Вставай, иди и духом стань лесным...
Господь весны не метит в государи:
чтоб спину отогрел и видел сны,
опять цветную лесенку мне дарит…
«Вставай, иди и духом стань лесным!
И расселись по веткам, как по хатам,
по родникам заоблачных высот…
Страна лесным валежником богата,
и дух, земли не ведая, ведёт».
Апрель и впрямь на выгоне, с откоса
пасет пещерных жителей – стрижей…
Я стану птицей и великороссом,
росой на спицах маленьких детей.
И если суждено упасть в канаву,
найду и в ней, средь вечной темноты
агат и сердолик в земной оправе -
задуманные Господом цветы.
И вот она спускается на нитке
поляны оросившего дождя
та лесенка цветная – муза Шнитке,
Чайковскому ближайшая родня.
Её так много... Заняла пол-мира,
собой прозрачный купол повторив,
и льёт на землю праздничную мирру
под тихий приснопамятный мотив.
***
В небе вечернем, солёном летают дельфины –
им оказаться в воздушной стихии охота!
Из переписки апостола Марка с Минфином
можно узнать, что такая имеется квота.
Им не пристало к лицу любопытство людское,
просто играть захотелось, как ветру морскому
с мысом песчаным, с лёгкой медузой-волною,
с пахнущим йодом, лечащим душу покоем.
Чёрная радуга в небе мелькнёт на мгновенье –
судьбы растений и птиц, что столетьями учишь,
маленьким глазкам, как лёгкое стихотворенье,
Пушкин и пунш – прочитаешь и тотчас забудешь!

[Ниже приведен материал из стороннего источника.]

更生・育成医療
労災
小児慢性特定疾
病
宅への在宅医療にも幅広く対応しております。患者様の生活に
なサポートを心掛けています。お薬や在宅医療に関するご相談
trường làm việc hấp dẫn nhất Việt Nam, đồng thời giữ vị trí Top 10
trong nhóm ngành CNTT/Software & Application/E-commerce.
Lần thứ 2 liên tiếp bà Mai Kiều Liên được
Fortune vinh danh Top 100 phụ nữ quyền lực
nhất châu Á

Но отпечаталась в матрице Чёрного моря
жизнь иностранная лёгкою гранью своею.
Вот почему оно тёмное лишь в разговоре,
утром, на пляже - играет воздушной свирелью.
Через какое-то время прочтёшь в Интернете –
странный детёныш родился у гаги болотной:
любит во сне улыбаться и первый на свете
крыльями машет, как будто встречает кого-то.

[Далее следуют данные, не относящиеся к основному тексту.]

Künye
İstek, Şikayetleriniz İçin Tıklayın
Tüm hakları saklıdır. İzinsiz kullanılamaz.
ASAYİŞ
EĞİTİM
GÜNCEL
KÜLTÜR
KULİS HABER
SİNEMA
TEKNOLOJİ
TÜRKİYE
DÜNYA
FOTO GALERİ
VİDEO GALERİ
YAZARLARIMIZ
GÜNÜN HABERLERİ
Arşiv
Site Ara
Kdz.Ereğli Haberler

Гадкий утёнок, с которым один лишь убыток,
вырос в болоте, однако без всякой причины
к морю летит, позабыв про камыш и улиток,
чтоб посмотреть, как играют на солнце дельфины.
Борису Гребенщикову
Ой, Волга, Волга-матушка, буддийская река
Б. Г.
Лунным лучом ли, солнечным Волгу измерить –
Астрахань в астрах только счастливо вздохнёт!
Зори здесь чистые, и над лиманами пери
в платьях прозрачных водят все дни хоровод.

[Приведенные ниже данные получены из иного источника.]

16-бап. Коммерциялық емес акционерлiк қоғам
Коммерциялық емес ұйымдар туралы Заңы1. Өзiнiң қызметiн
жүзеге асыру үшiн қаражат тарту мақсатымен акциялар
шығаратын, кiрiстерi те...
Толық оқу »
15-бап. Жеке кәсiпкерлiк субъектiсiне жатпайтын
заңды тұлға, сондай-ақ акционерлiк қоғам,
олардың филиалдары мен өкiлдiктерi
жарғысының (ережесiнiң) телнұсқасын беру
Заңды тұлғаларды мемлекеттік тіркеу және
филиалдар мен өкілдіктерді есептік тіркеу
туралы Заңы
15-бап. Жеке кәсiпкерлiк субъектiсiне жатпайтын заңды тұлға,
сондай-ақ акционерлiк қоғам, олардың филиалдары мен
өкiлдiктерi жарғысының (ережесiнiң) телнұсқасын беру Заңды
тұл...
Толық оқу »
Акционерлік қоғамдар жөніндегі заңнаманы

Здесь хорошо оттого, что и Русь есть, и дельта.
Утром, в тумане теряет свой берег река.
Ветер-ревун, и безмолвие ровного света:
«Мир безграничен. Бакен не нужен. Пока!»
Вот потому только здесь, в камышовой ловушке,
словно маяк повседневный, рука из воды,
лотос растёт, и лягушки стараются: «Пушкин!
Греки, Арина… Распутица… Алаверды!»
Волга в верховьях мордовья, чувашья, в татарах,
после по-русски ревёт, по-калмыкски поёт.
Только в конце, побывав и в Кремле, и на нарах,
лотос буддийский вживляет в аорту болот.
Пой, мой оранжевый, северный мой, эти кручи,
эту лесную, в духмяной листве благодать.
Дождик пройдёт посевной и местами могучий -
нам ли колосья в мокрых полях собирать?
Вон, за пригорком, как синяя сильная птица,
Волга мелькнула, в изгибах тугих парусов…
Лотос - он логос, он гнёт жестяную ключицу,
песней-клюкою в сердце ночное стучится:
- Эй, просыпайся… Я - Волга без берегов!